Ingredients
1.Yam(Chena)-1 cup
2.Plantains/Raw banana(Ethakka)-1 cup
3.Carrot -1 cup
4.String beans -1 cup
5.Drumstick(Muringakka)-1 cup
6.Cucumber(yellow) -1 cup
7.Brinjal(Vazhuthananga) -1 cup
8.Snake gourd(Padavalanga) -1 cup
9.Pumpkin -(1 cup)
9.Raw mango - as required for sourness
10.Green Chilies -6-7(cut in to half)
11.Turmeric powder - 1 tsp
12.Salt-as required
13.Grated coconut- 1/2 of one coconut
14.Cumin seeds-1 1/2 tsp
15.Kunjulli -6 nos
16.Coconut oil-4 tsp
Preparation
1.Slice the yam in to thin long pieces and place it in water
2.Slice all the other vegetables in to thin long pieces and place it all in water in another vessel.
3.Crush together grated coconut and cumin seeds and keep aside.Crush it without adding water so that you will get a thick paste.Do not grind it.
3.Heat 2tsp coconut oil in a pan and add 2 stem curry leaves
4.Add the vegetables,green chilies, 3/4 turmeric powder ,1/4 tsp chilly powder salt and stir.
5.Close the vessel with a lid and cook in a low flame .

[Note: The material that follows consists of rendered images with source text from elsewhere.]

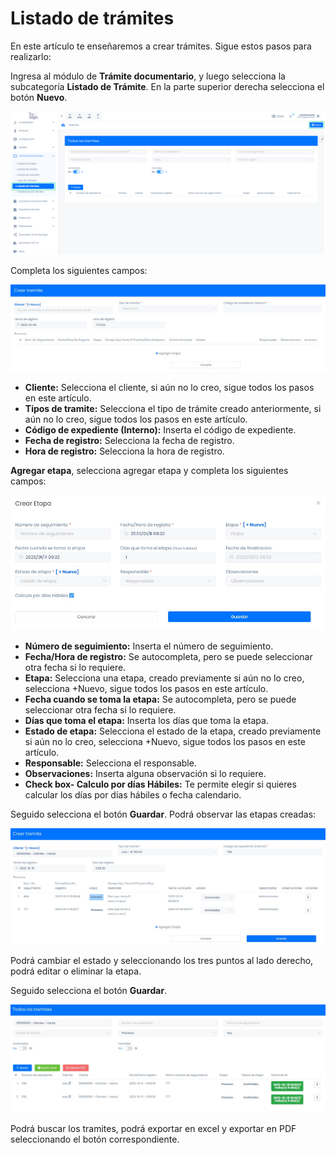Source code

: # Listado de trámites

En este artículo te enseñaremos a crear trámites. Sigue estos pasos para realizarlo:

Ingresa al módulo de **Trámite documentario**, y luego selecciona la subcategoría **Listado de Trámite**. En la parte superior derecha selecciona el botón **Nuevo**.

![Alt text](img/Tdocumentos13.jpg)

Completa los siguientes campos:

![Alt text](img/Tdocumentos12.jpg)

- **Cliente:** Selecciona el cliente, si aún no lo creo, sigue todos los pasos en este artículo.
- **Tipos de tramite:** Selecciona el tipo de trámite creado anteriormente, si aún no lo creo, sigue todos los pasos en este artículo.
- **Código de expediente (Interno):** Inserta el código de expediente.
- **Fecha de registro:** Selecciona la fecha de registro.
- **Hora de registro:** Selecciona la hora de registro.

**Agregar etapa**, selecciona agregar etapa y completa los siguientes campos:

![Alt text](img/etapa01.jpg)

- **Número de seguimiento:** Inserta el número de seguimiento.
- **Fecha/Hora de registro:** Se autocompleta, pero se puede seleccionar otra fecha si lo requiere.
- **Etapa:** Selecciona una etapa, creado previamente si aún no lo creo, selecciona +Nuevo, sigue todos los pasos en este artículo.
- **Fecha cuando se toma la etapa:** Se autocompleta, pero se puede seleccionar otra fecha si lo requiere.
- **Días que toma el etapa:** Inserta los días que toma la etapa.
- **Estado de etapa:**  Selecciona el estado de la etapa, creado previamente si aún no lo creo, selecciona +Nuevo, sigue todos los pasos en este artículo.
- **Responsable:** Selecciona el responsable.
- **Observaciones:** Inserta alguna observación si lo requiere.
- **Check box- Calculo por días Hábiles:** Te permite elegir si quieres calcular los días por días hábiles o fecha calendario.

Seguido selecciona el botón **Guardar**. Podrá observar las etapas creadas:

![Alt text](img/Tdocumentos14.jpg)

Podrá cambiar el estado y seleccionando los tres puntos al lado derecho, podrá editar o eliminar la etapa.

Seguido selecciona el botón **Guardar**.

![Alt text](img/Tdocumentos15.jpg)

Podrá buscar los tramites, podrá exportar en excel y exportar en PDF seleccionando el botón correspondiente.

(Tip:If you cook the vegetables in a low -medium flame, you don't want to add water to the vegetables).
When the vegetables are half cooked add the raw mango and keep the vessel closed.
6.When it boils,add the crushed coconut and cumin seeds .Close the lid and cook for 2 more minutes.
7.When all the vegetables are cooked,open the lid and make a small hole in the centre of the vegetables.
8.The water that collects in this hole should be scooped out with a big spoon and poured over the vegetables.
9.Add curry leaves mix it all well together.
10.Now add 2tsp coconut oil to this and heat it all well and remove from the flame.
11.Serve warm with Chappathi/Rice
Tip:
Usually we are using raw mango to get sourness to the curry.
But some people prefer to skip raw mango or substitute it with curd or tamarind pulp.
So if you prefer to use tamarind pulp or curd ,you can add it after step 5.